[[ Data listing, beginning ]]

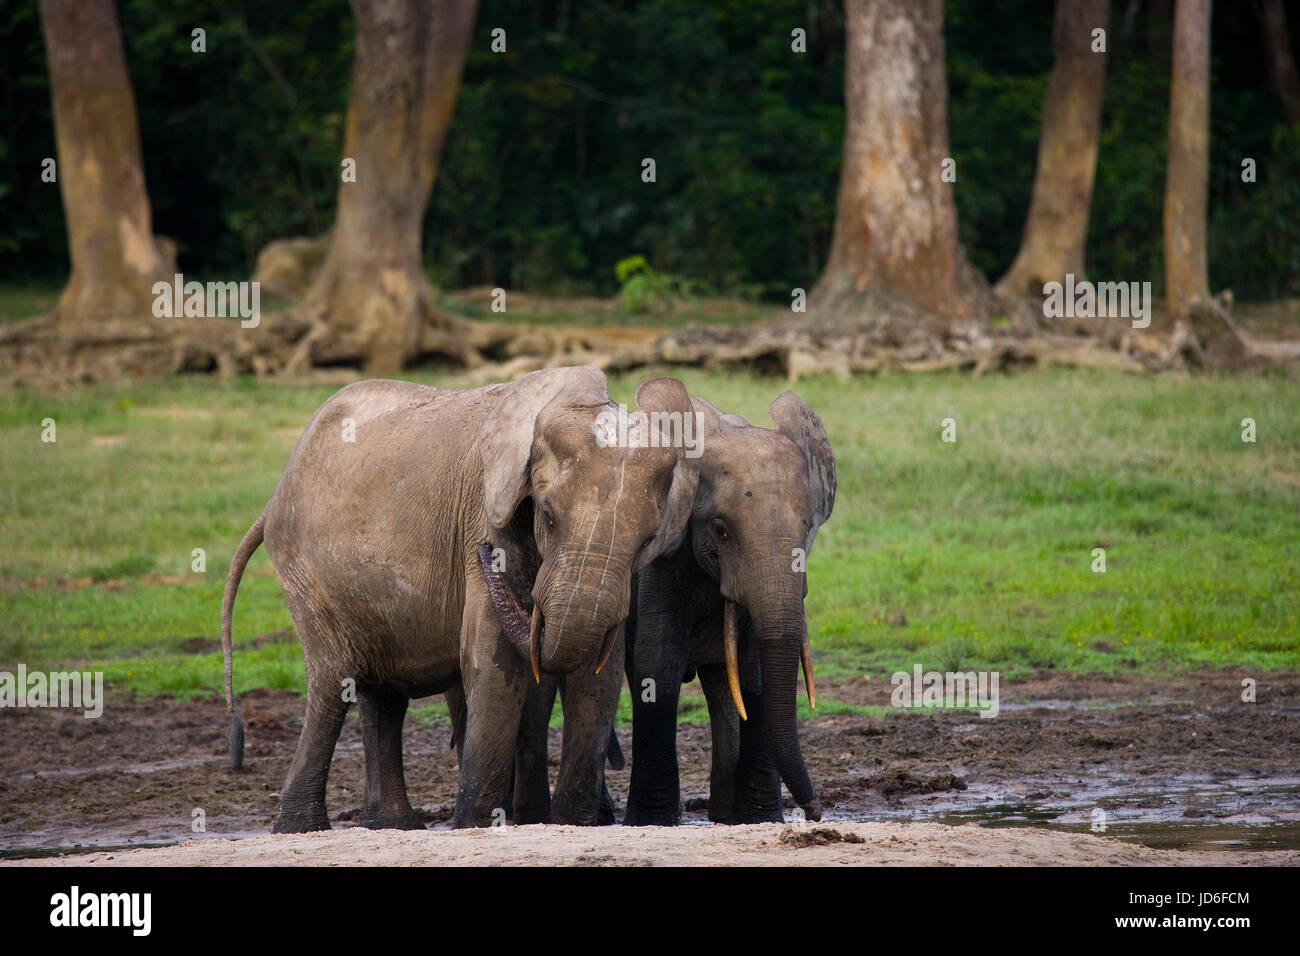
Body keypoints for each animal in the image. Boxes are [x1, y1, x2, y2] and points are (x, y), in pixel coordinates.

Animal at [219, 366, 699, 831]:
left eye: (648, 540)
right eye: (547, 517)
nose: (484, 555)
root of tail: (273, 497)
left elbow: (598, 676)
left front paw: (571, 824)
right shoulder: (483, 516)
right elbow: (491, 663)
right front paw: (478, 825)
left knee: (380, 694)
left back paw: (393, 826)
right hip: (304, 569)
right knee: (332, 682)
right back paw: (301, 829)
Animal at [512, 389, 835, 826]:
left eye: (808, 528)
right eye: (720, 530)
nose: (816, 811)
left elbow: (754, 671)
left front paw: (759, 818)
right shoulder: (659, 562)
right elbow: (658, 665)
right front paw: (650, 821)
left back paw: (723, 815)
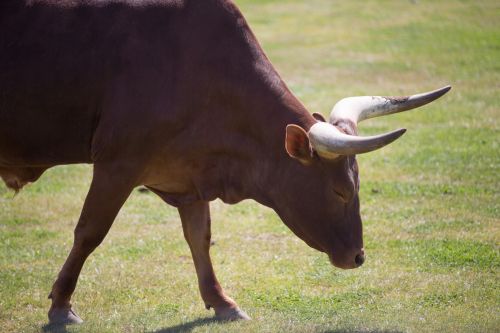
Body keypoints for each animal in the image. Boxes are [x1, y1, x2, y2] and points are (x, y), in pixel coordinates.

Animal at [0, 0, 452, 322]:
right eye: (341, 191)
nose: (358, 256)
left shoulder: (187, 173)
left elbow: (199, 236)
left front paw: (222, 302)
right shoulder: (117, 164)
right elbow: (89, 232)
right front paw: (61, 305)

[[ Data listing, end ]]

**What you need to do**: Going through the data above, state how many lines include the word "left"; only that number is needed.

**Answer box**: 12